Los Manzanos son una familia que desde hace tiempo se viene dedicando al automovilismo y en este caso el único que queda metido de lleno en este deporte del rugir de motores es Juan Manuel Manzano, quién se encuentra abocado en la parte mecánica de este Chevrolet 400, que desde hace tiempo estuvo parado, el cual están alistando para esta competencia en San Luis.

«Para la época en la cual yo me dedicaba a las carreras era bastante difícil. En una oportunidad me tocó ir a correr a mi solo, donde el único juego de gomas que había eran las mías y debido a que mis hermanos ya tenían varias carreras encima, me dejaron ir a correr a mí  la primera vuelta del Challao, que la fui a correr yo sólo porque había sólo sé juego de gomas y no sabíamos si iba a aguantar y en las últimas tres vueltas cuando me tocó cargar nafta no me dijeron nada sobre el estado de las gomas, por lo que continuó la carrera y pude conseguir el sexto puesto», comentó Manzano.

En la época de la cual corría Juan Carlos Manzano, las carreras eran cada 15 días y habría que recorrer cientos de miles de kilómetros para poder participar de estas carreras.
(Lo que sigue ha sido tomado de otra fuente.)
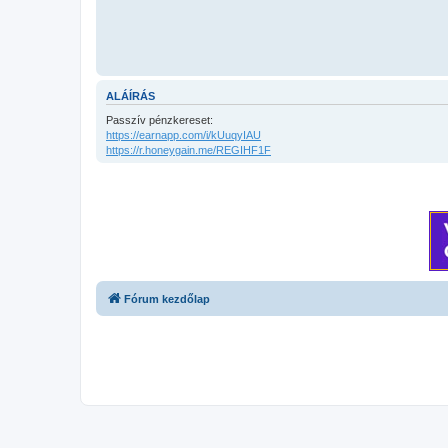
ALÁÍRÁS
Passzív pénzkereset:
https://earnapp.com/i/kUuqyIAU
https://r.honeygain.me/REGIHF1F
Fórum kezdőlap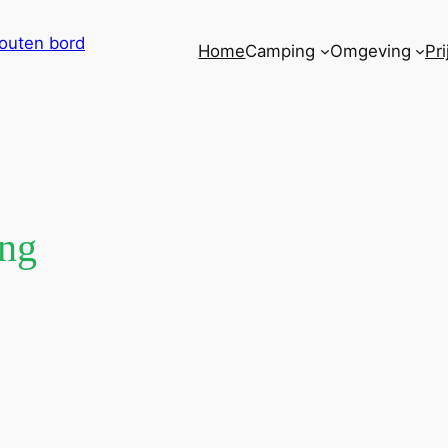
Home
Camping
Omgeving
Pr
ng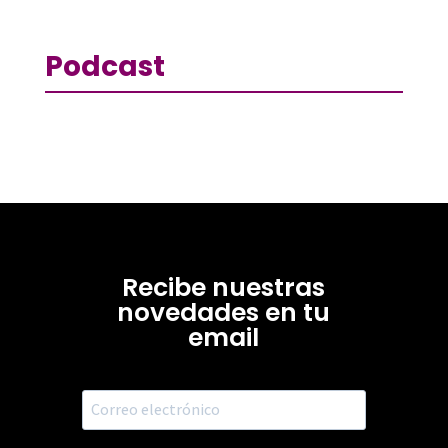
Podcast
Recibe nuestras
novedades en tu
email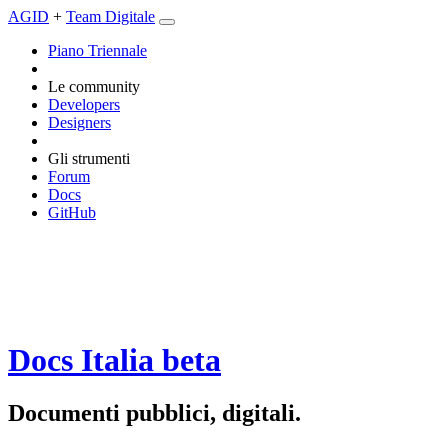
AGID
+
Team Digitale
Piano Triennale
Le community
Developers
Designers
Gli strumenti
Forum
Docs
GitHub
Docs Italia
beta
Documenti pubblici, digitali.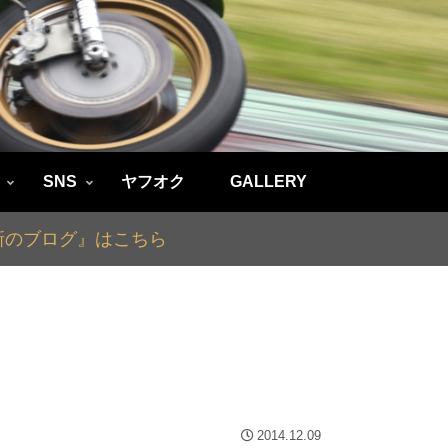
SNS
ヤフオク
GALLERY
最新のブログ』はこちら
2014.12.09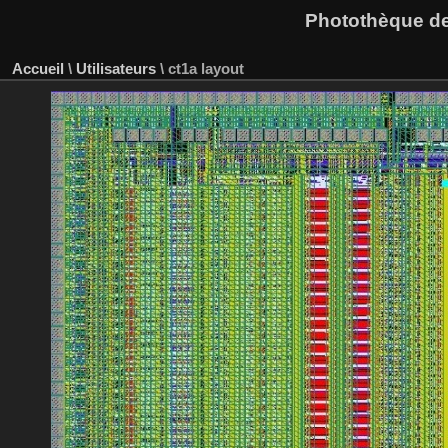
Photothèque des
Accueil
\
Utilisateurs
\
ct1a layout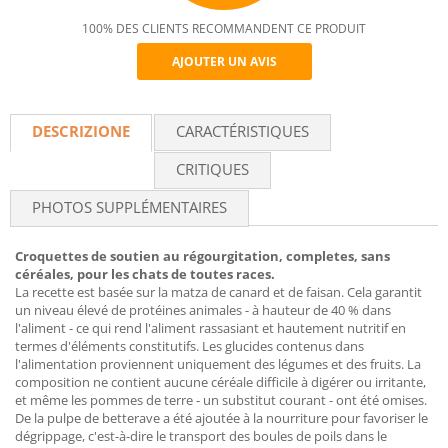
100% DES CLIENTS RECOMMANDENT CE PRODUIT
AJOUTER UN AVIS
Recommend
DESCRIZIONE
CARACTÉRISTIQUES
CRITIQUES
PHOTOS SUPPLÉMENTAIRES
Croquettes de soutien au régourgitation, completes, sans
céréales, pour les chats de toutes races.
La recette est basée sur la matza de canard et de faisan. Cela garantit
un niveau élevé de protéines animales - à hauteur de 40 % dans
l'aliment - ce qui rend l'aliment rassasiant et hautement nutritif en
termes d'éléments constitutifs. Les glucides contenus dans
l'alimentation proviennent uniquement des légumes et des fruits. La
composition ne contient aucune céréale difficile à digérer ou irritante,
et même les pommes de terre - un substitut courant - ont été omises.
De la pulpe de betterave a été ajoutée à la nourriture pour favoriser le
dégrippage, c'est-à-dire le transport des boules de poils dans le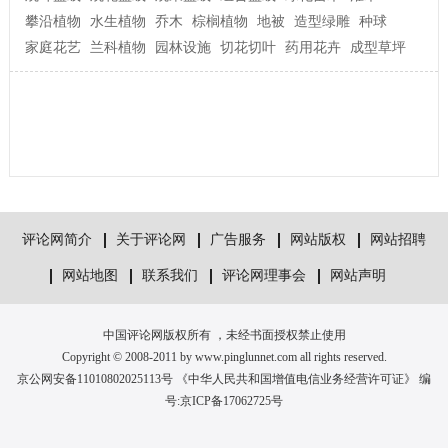
攀沿植物
水生植物
乔木
棕榈植物
地被
造型绿雕
种球
家庭花艺
兰科植物
园林设施
切花切叶
药用花卉
成型草坪
评论网简介
关于评论网
广告服务
网站版权
网站招聘
网站地图
联系我们
评论网理事会
网站声明
中国评论网版权所有 ，未经书面授权禁止使用
Copyright © 2008-2011 by www.pinglunnet.com all rights reserved.
京公网安备11010802025113号 《中华人民共和国增值电信业务经营许可证》 编
号:
京ICP备17062725号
Salían desde Alvear con el camión junto con todos los repuestos que había que llevar y donde los acompañaba una camioneta de auxilio.

Pero la euforia de participar en las carreras hacía que estos viajes sean amenos y se disfruten en familia, quiénes eran uno de los pilares principales de contención emocional y económico para que los Manzanos puedan estar en pista nuevamente.

Sin lugar a duda, la familia Manzano, marcaron un antes y un después en su participación en las carreras, representando siempre, de la mejor manera a nuestro querido departamento y en muchas ocasiones, a la provincia.